Del resto, è dal 2003 che la Commissione Europea invita gli Stati membri ad adottare piani di Gpp. Indicazioni che l’Italia ha recepito per la prima volta nel Dlgs 152 del 2006, il cosiddetto Testo unico ambientale, senza tuttavia dargli troppo seguito. Negli ultimi tempi però qualcosa si è mosso ed il Ministero dell’Ambiente – anche a seguito delle ripetute sollecitazioni venute dal mondo della politica, delle imprese e delle associazioni “verdi” – pare voler finalmente accelerare nel percorso verso una piena implementazione del Green public procurement. Prova ne sia l’approvazione a dicembre del 2015 della legge 221, la famosa legge sulla “Green economy”, che dedica l’intero Capo IV proprio al tema del Gpp, ridisegnandone la disciplina e rendendo gli acquisti verdi obbligatori per la pubblica amministrazione in tutti i settori già disciplinati ed in quelli che verranno indicati dal legislatore con decreto. E non è un caso che il primo decreto attuativo emanato dal Ministero dell’Ambiente dopo la pubblicazione della legge “Green economy” abbia stabilito proprio i Cam per gli appalti nel settore delle costruzioni e ristrutturazioni. Siamo forse al cambio di passo per il comparto degli aggregati riciclati?
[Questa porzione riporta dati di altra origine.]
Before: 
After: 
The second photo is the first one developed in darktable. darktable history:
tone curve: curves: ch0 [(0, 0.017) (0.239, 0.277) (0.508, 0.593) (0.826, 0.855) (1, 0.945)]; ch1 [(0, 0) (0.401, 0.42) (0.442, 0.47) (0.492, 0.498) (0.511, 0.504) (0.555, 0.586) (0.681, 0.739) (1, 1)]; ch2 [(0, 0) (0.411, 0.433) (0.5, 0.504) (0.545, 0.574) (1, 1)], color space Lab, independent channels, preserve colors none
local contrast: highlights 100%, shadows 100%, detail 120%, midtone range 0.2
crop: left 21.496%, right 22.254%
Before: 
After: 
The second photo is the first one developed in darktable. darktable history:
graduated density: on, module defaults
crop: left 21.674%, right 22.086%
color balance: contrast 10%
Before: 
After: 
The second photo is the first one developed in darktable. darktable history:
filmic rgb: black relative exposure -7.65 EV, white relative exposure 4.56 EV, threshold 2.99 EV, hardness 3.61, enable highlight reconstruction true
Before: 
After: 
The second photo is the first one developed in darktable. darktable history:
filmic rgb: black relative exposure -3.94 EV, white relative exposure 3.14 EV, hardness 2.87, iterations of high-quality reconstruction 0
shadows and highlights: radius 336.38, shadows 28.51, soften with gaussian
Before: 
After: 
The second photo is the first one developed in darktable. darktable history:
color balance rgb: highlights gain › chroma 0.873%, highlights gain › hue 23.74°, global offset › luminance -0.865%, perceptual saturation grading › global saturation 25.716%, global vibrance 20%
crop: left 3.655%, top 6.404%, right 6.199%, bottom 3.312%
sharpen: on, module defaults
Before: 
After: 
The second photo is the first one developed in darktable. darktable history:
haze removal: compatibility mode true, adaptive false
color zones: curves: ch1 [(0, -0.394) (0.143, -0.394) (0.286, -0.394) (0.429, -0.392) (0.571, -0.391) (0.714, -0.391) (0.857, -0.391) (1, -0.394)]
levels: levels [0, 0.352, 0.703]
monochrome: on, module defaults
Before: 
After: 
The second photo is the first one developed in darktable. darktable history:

«Il decreto rappresenta indubbiamente un momento di svolta – spiega Cicerani – anche se è solo un primo passo, visto che riguarda esclusivamente il settore edile, mentre oggi la maggiore quota di inerti riciclati viene utilizzata per le infrastrutture stradali. Ed è per questo che la nostra associazione, oltre a sensibilizzare le amministrazioni pubbliche sul tema degli appalti green, chiede ormai da anni l’emanazione di un decreto ministeriale sulle “strade verdi”, che fissi i Cam anche sugli appalti per la costruzione di strade. Ci aspettiamo che il governo acceleri sul dm. La sua adozione potrebbe davvero dare una grossa spinta al comparto del riciclo degli inerti».